Hundreds of molecules contribute to the smell of coffee, but we inhale and think “coffee.” Our brain puts it together and compares it to other patterns stored in our olfactive memory. Wilson considers it essential to separate the physical stimulus from the psychological effect to understand how we respond to odors.

Although Learning to Smell is an academic book not at all concerned with the personal care industry, we can easily tease out from its pages information that will illuminate how fragrances are perceived, why consumers react to them the way they do, how marketers communicate odor ideas and how perfumers are trained. The key to understanding is the “odor object” and how it interacts with our brain.

We smell Chanel No 5 and think “Chanel No 5,” not, “Wow, a whole lot of aroma chemicals.” Our brain has a pattern that it matches based on memory and past experience, and we have a verbal name to place on it. If a perfumer made something revolutionary, we might think “that smells strange,” the marketing department can’t place it in a genealogy chart, a consumer won’t have some comforting sense of recognition and no one can explain the smell over the phone. Commercially, an unfamiliar scent is a hard sell. Thus, 99% of “new” fragrances smell remarkably like “old” fragrances, a fact that hardly generates excitement among consumers. It is hard to innovate when familiarity is essential to acceptance.

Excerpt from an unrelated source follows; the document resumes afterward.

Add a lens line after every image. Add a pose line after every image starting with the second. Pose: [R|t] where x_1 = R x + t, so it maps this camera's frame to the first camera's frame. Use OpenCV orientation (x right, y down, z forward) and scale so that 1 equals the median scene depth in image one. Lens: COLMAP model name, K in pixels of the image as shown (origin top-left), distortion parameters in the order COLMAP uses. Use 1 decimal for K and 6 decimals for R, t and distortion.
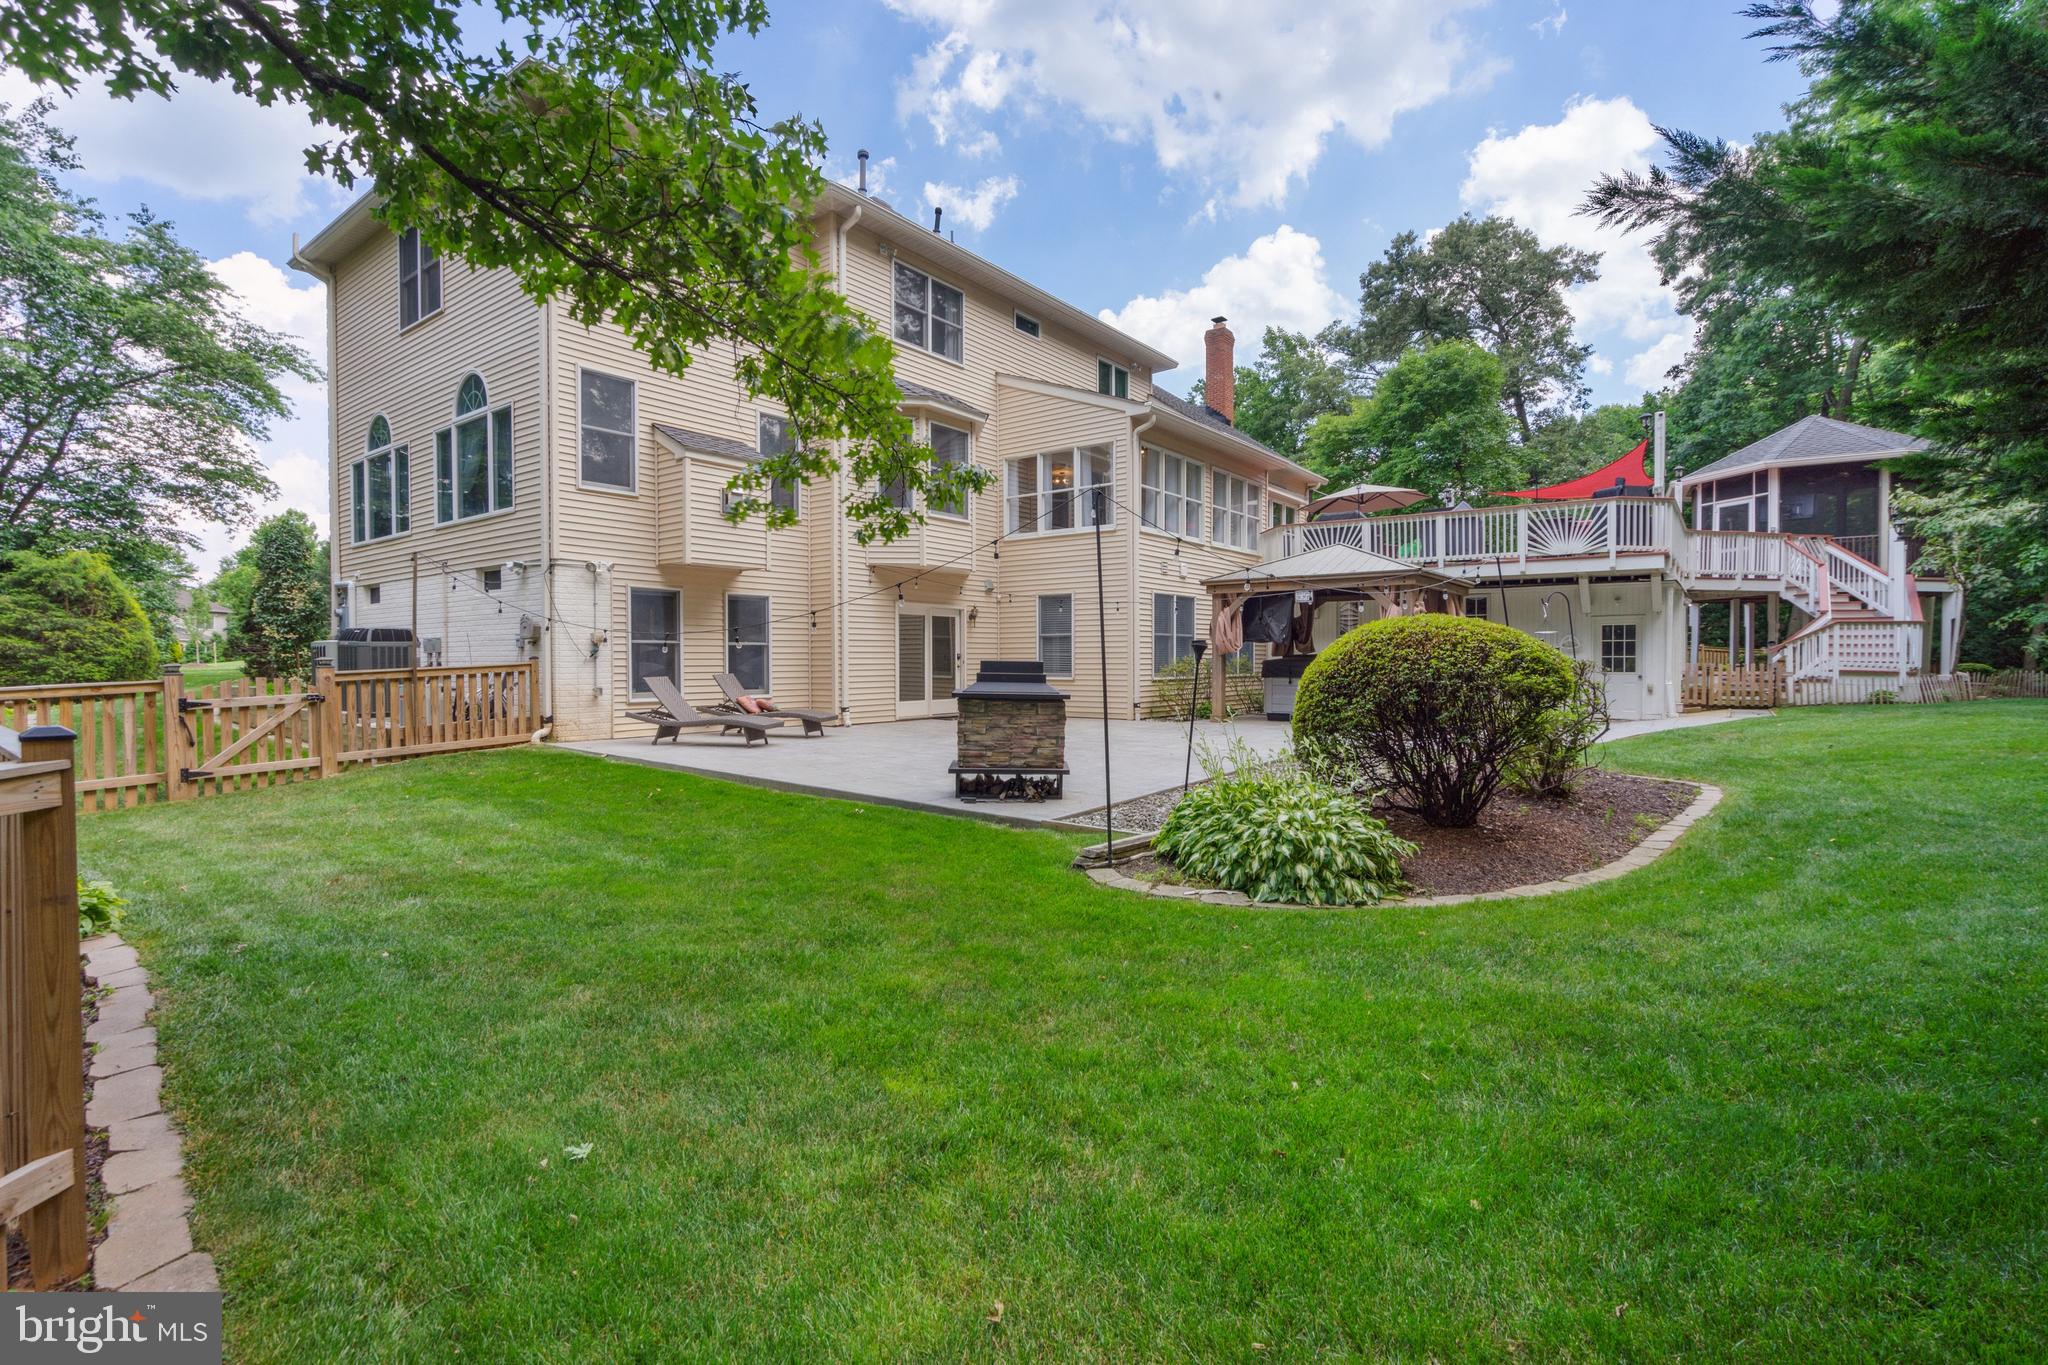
lens RADIAL K [[934.8, 0, 1020.9], [0, 934.8, 653.6], [0, 0, 1]] dist [-0.000690, -0.000774]
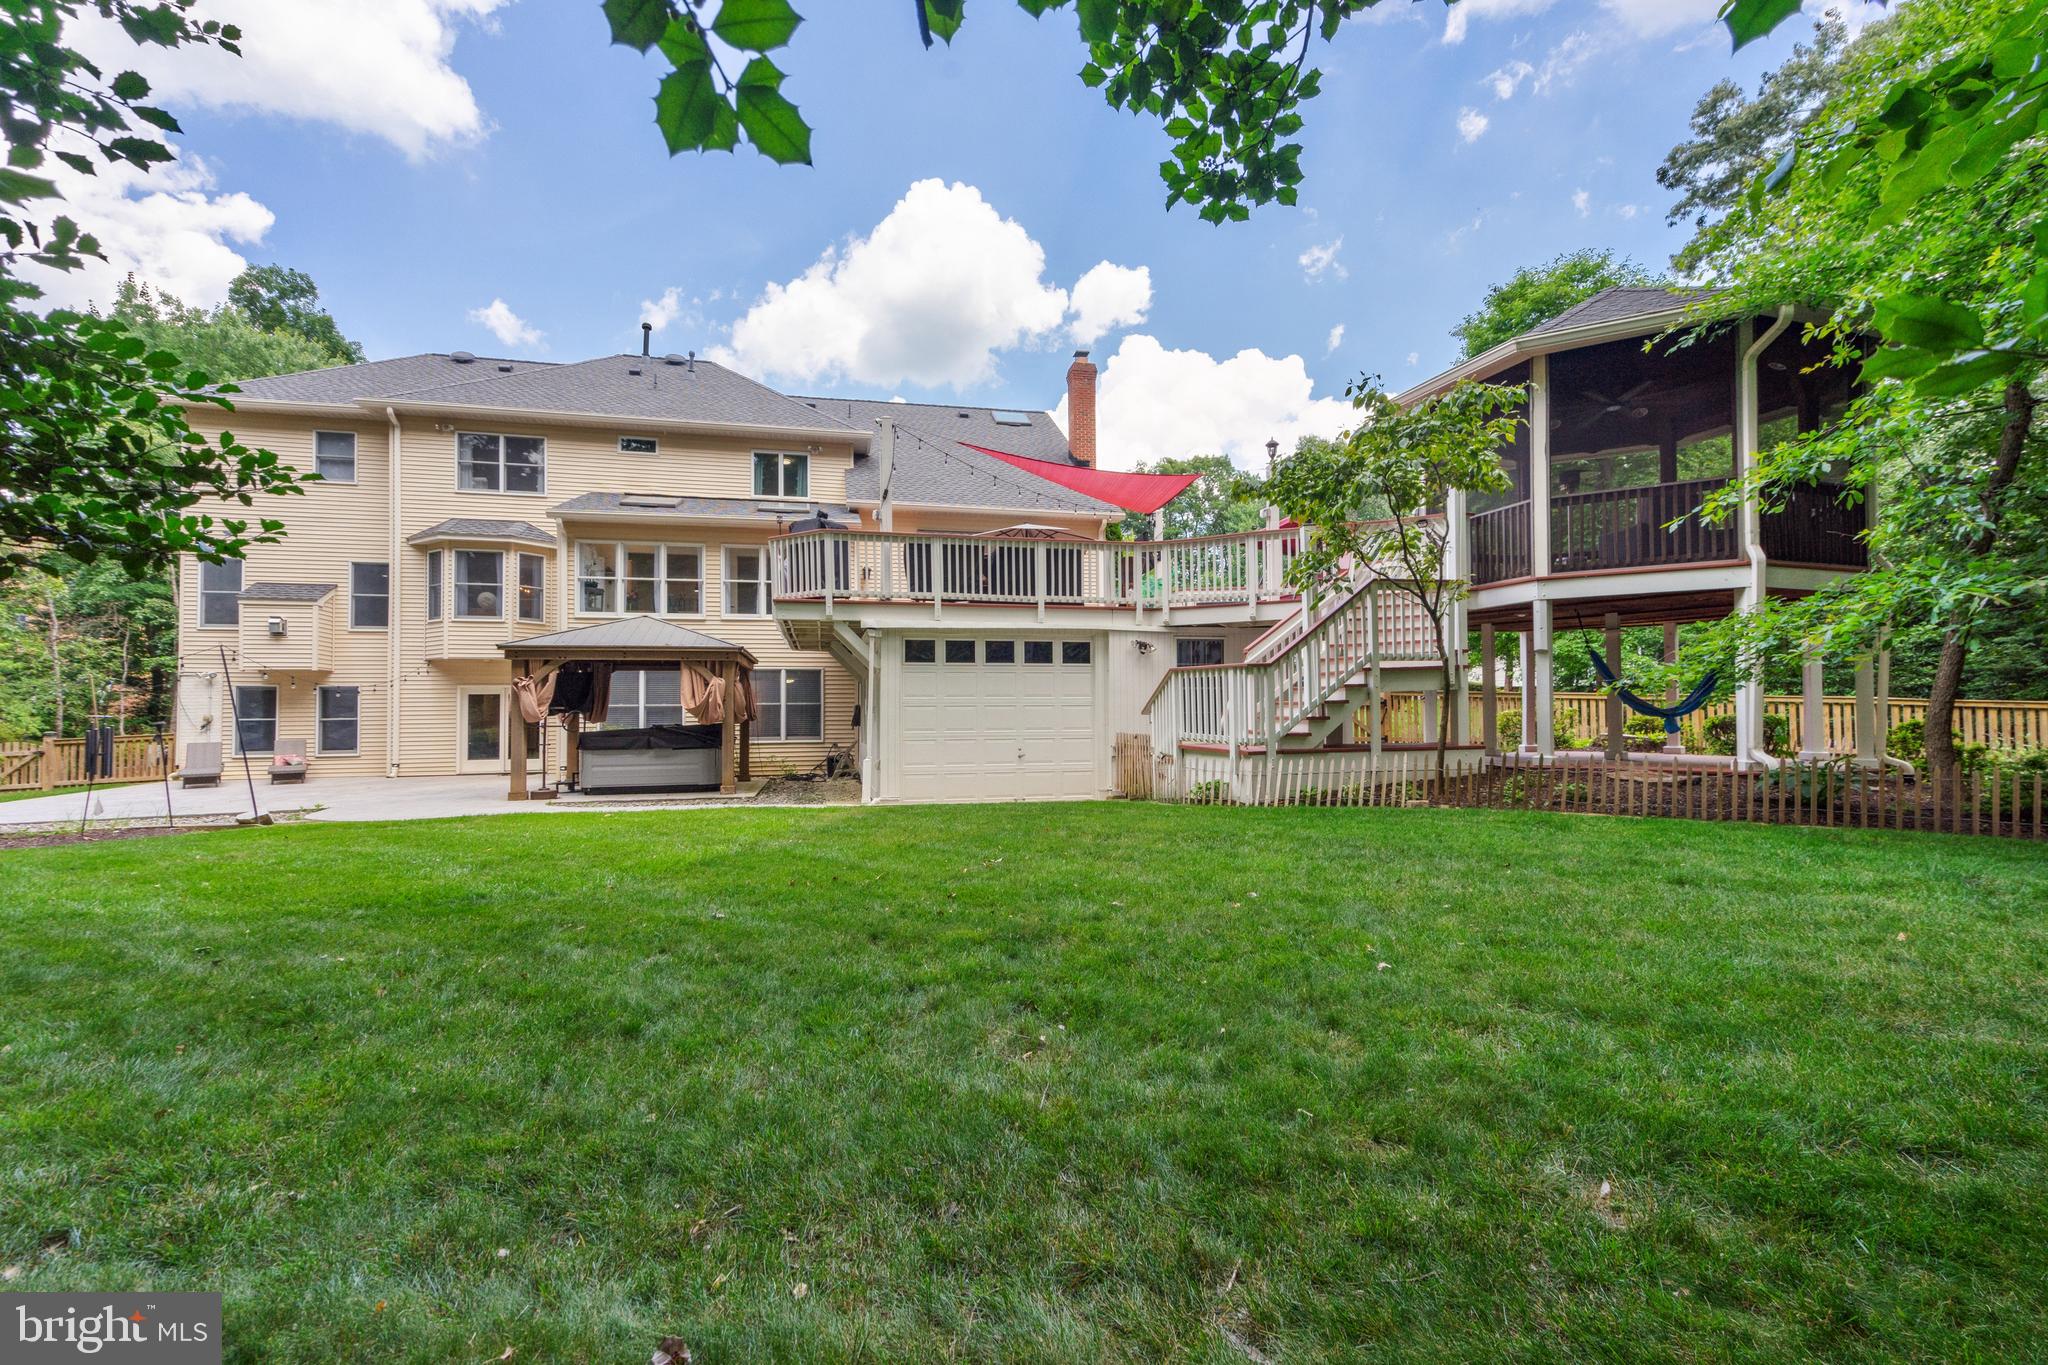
lens RADIAL K [[942.8, 0, 1022.1], [0, 942.8, 692.9], [0, 0, 1]] dist [-0.000864, -0.000231]
pose [[0.797888, -0.018698, -0.602516, 1.313885], [0.011886, 0.999812, -0.015288, -0.013645], [0.602689, 0.005037, 0.797961, 0.399900]]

As they train and develop their skills, perfumers smell hundreds of chemicals, and develop odor recognition for most of them, but they also have the advantage of talking about them to other perfumers. This verbal connection forms a much stronger image of the odor. The same is true for anyone involved in the fragrance business, from sales and marketing professionals to the sales associates at the counters in a department store. They see genealogies, read odor descriptions, discuss new fragrances with customers and, all along, are strengthening their odor memories. Those connections, evident in fragrance professionals, provide fertile ground for exploration of how the sense of smell actually develops.

A large part of Learning to Smell is devoted to comparing olfaction research to research on the other senses, particularly vision. The authors combine an understanding of learning, memory and pattern recognition into a comprehensive picture of how our brain interprets an odor. Vision and olfaction both have two modes of sensory discrimination. One is hard-wired for detection of biologically significant stimuli; the second is experience dependent and changes as an individual matures.

Less academic writers have also instinctively recognized the interconnections of the senses. Virginia Heffernan, writing for The New York Times Magazine, mentions “seeing sound, reading smells.” She reports on spending hours on perfume blogs “that describe smells by calling on images, textures, music.” How can fragrances be sold online without some connection between words and smells? What would the fragrance business be like without the learning, experience and verbal cues that can be attached to scented products?

It is clear that the mind, not the nose, drives the response of every odorous product, from popcorn to Downy to Chanel No 5.